Task objective ->
Across all the entries below, how many lines contain the string "الحلقة"? The number by itself is the answer.

Data section ->
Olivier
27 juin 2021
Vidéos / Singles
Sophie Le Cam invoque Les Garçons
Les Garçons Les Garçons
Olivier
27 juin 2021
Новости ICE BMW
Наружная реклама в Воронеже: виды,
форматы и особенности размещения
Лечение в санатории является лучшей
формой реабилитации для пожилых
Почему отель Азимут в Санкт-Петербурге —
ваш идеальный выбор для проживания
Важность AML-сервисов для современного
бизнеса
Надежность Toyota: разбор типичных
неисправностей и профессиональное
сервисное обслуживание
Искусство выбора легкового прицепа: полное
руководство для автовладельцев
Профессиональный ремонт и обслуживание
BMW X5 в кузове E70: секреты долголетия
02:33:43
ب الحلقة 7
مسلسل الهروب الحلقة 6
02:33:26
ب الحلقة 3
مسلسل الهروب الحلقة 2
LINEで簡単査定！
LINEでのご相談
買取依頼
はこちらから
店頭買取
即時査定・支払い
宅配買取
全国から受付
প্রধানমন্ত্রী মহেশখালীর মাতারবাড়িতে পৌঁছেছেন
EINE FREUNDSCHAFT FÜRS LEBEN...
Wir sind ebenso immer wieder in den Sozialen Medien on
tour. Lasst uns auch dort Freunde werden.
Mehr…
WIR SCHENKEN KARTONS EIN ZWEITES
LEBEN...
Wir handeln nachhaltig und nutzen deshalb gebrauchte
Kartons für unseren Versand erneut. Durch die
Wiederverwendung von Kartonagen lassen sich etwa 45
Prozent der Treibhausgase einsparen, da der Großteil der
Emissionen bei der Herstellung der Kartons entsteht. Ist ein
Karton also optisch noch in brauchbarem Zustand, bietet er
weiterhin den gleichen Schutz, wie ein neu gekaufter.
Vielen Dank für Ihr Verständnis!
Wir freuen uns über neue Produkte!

Solution for this exercise ->
4